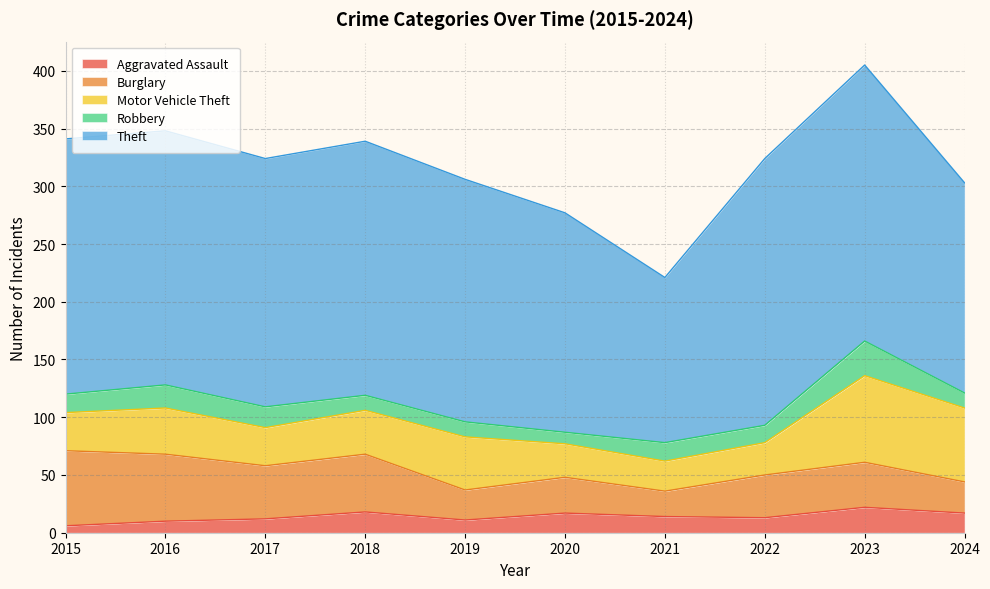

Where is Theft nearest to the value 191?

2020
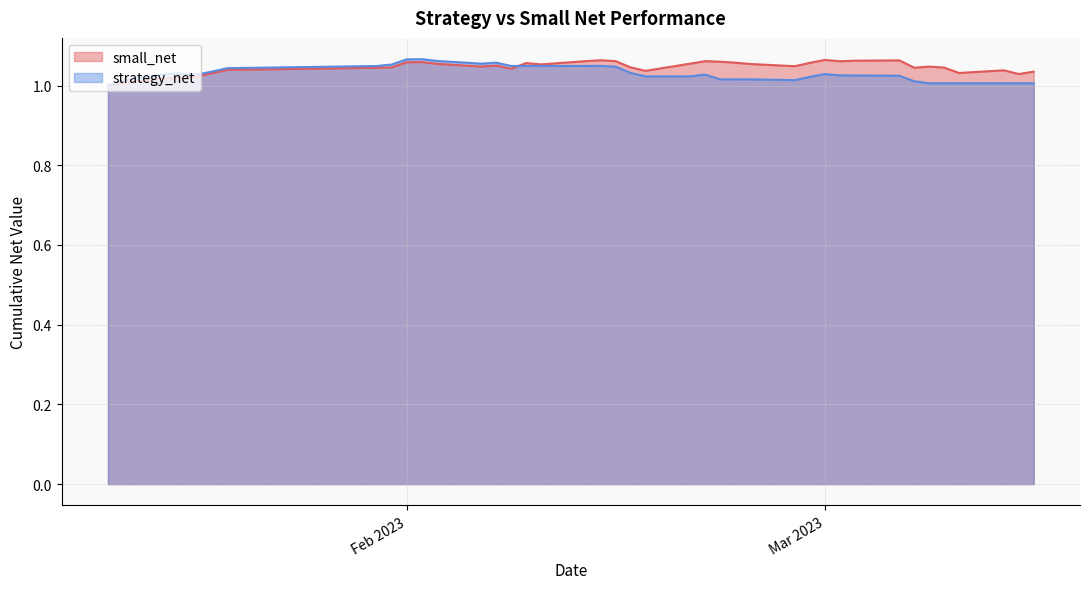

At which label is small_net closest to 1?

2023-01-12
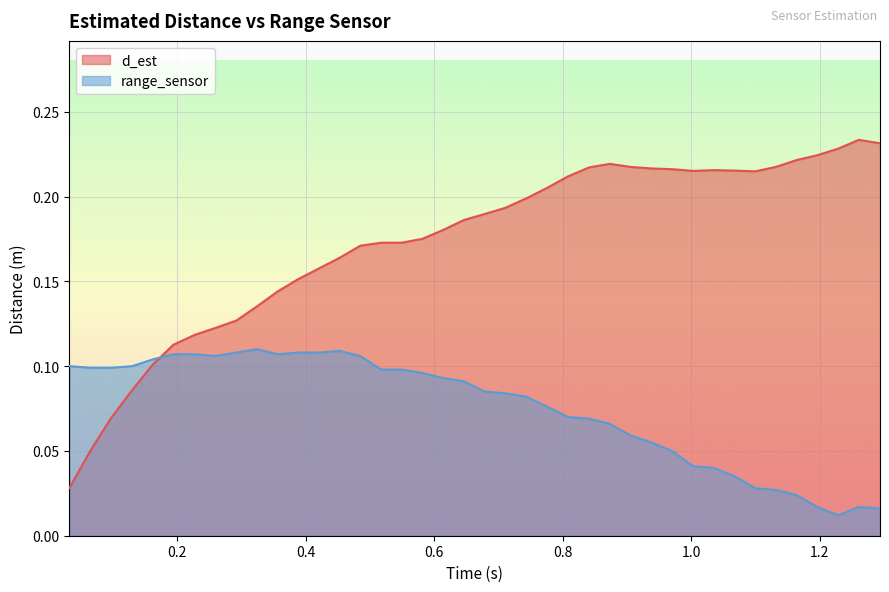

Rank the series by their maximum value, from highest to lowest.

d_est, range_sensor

_ _ _ _ _

§ **Task requirements**:
Return the items above word for word, without the pictures.

§ **Response area**:
Where is Theft nearest to the value 191?

2020

At which label is small_net closest to 1?

2023-01-12

Rank the series by their maximum value, from highest to lowest.

d_est, range_sensor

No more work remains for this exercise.